Reproduce everything from the start of the listing down to and including the line that contains "## Plugin features", swapping in "volunteer basis" wherever "best effort basis" occurs and changing nothing else.
- - -
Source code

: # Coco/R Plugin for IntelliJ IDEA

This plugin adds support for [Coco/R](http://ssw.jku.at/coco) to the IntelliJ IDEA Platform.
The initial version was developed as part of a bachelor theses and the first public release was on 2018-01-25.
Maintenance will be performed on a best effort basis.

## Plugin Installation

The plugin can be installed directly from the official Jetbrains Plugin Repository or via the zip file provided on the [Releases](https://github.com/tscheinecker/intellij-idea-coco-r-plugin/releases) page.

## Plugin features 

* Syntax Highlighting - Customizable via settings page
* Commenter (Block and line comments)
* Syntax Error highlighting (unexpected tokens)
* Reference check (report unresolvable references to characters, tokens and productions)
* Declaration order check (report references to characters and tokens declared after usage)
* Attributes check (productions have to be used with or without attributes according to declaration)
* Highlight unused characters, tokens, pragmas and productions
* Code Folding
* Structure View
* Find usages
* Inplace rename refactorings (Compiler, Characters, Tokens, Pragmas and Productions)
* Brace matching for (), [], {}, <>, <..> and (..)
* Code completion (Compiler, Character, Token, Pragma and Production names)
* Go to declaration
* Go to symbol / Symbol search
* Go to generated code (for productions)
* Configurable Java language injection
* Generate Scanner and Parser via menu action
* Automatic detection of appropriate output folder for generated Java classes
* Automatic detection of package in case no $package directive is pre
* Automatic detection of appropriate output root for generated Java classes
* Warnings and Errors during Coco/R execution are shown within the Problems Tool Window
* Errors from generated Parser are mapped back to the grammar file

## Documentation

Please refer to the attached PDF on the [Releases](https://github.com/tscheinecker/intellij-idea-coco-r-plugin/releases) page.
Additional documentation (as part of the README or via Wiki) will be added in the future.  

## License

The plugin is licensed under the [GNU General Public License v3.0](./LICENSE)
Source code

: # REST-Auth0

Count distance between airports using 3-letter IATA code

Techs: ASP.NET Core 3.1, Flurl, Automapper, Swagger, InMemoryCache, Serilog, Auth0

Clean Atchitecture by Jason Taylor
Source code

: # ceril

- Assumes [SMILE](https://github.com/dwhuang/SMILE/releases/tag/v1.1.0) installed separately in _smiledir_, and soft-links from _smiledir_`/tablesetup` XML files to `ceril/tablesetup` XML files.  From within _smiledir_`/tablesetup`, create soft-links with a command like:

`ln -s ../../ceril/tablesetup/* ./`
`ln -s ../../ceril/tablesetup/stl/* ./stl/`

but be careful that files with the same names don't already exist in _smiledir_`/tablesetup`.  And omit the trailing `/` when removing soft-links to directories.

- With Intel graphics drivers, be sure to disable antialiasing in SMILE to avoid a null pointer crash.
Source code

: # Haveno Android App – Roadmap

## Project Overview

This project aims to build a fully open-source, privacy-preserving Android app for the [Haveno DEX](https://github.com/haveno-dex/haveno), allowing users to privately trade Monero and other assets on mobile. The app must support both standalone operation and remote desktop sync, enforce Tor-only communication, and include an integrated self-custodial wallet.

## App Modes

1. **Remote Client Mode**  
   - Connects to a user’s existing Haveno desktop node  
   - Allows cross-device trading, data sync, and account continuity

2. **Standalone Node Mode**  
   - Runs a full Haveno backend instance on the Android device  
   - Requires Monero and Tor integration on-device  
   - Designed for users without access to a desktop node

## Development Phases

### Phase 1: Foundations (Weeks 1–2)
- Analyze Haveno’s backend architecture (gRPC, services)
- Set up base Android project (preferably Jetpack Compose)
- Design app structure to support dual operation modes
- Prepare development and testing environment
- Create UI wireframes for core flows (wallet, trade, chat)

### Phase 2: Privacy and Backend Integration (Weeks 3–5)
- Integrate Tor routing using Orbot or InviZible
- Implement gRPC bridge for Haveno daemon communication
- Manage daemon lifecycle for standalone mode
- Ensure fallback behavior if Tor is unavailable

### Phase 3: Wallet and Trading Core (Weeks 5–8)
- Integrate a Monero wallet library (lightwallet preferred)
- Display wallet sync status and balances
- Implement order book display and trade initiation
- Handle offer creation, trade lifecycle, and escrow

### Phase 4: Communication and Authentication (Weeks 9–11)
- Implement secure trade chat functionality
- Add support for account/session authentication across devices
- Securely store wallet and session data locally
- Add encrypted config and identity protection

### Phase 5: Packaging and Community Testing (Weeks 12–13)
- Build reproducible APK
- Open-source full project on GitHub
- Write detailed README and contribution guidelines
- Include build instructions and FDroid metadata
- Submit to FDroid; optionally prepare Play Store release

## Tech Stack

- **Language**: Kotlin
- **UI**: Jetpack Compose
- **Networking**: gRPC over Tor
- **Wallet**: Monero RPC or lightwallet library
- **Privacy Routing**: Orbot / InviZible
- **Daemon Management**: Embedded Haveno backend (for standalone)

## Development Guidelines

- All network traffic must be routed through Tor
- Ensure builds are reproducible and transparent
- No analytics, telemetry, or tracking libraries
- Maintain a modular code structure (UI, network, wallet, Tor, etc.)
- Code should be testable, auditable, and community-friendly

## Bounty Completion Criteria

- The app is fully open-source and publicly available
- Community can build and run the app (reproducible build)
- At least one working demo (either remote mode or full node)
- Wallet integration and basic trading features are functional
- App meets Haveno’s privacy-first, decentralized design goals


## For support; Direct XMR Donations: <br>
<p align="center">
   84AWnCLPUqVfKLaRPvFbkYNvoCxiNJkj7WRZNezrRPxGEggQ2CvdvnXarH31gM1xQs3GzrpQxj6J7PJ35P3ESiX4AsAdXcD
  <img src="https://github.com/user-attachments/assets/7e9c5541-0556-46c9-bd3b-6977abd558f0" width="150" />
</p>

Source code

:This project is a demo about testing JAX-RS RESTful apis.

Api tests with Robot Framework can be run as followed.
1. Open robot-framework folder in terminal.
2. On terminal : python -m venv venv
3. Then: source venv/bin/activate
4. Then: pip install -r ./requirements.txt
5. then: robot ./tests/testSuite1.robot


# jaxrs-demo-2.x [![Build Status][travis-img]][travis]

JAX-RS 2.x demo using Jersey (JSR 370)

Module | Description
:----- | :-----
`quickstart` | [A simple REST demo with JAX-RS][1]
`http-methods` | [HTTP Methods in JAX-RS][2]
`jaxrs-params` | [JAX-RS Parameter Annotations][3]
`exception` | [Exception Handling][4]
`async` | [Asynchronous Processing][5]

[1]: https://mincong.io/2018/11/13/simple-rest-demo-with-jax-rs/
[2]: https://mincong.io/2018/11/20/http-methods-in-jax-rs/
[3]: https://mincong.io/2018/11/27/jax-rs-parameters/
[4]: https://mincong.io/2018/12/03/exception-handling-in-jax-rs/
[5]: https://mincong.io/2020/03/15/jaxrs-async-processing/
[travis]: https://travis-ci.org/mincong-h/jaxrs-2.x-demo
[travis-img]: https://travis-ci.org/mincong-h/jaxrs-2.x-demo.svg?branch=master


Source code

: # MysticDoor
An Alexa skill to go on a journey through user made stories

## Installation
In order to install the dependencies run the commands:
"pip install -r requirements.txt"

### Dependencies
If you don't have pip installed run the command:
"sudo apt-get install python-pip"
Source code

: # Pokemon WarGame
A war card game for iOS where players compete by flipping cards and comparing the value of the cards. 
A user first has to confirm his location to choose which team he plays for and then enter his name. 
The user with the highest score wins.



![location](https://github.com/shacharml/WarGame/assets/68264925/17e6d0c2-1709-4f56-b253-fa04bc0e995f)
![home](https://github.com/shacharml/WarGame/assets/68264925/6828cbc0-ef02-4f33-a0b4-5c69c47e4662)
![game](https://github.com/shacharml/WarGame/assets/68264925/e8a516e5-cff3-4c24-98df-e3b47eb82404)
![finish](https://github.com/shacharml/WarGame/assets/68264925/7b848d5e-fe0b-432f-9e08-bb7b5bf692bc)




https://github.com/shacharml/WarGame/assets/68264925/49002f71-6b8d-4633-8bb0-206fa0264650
- - -
### Answer to the problem
Source code

: # Coco/R Plugin for IntelliJ IDEA

This plugin adds support for [Coco/R](http://ssw.jku.at/coco) to the IntelliJ IDEA Platform.
The initial version was developed as part of a bachelor theses and the first public release was on 2018-01-25.
Maintenance will be performed on a volunteer basis.

## Plugin Installation

The plugin can be installed directly from the official Jetbrains Plugin Repository or via the zip file provided on the [Releases](https://github.com/tscheinecker/intellij-idea-coco-r-plugin/releases) page.

## Plugin features 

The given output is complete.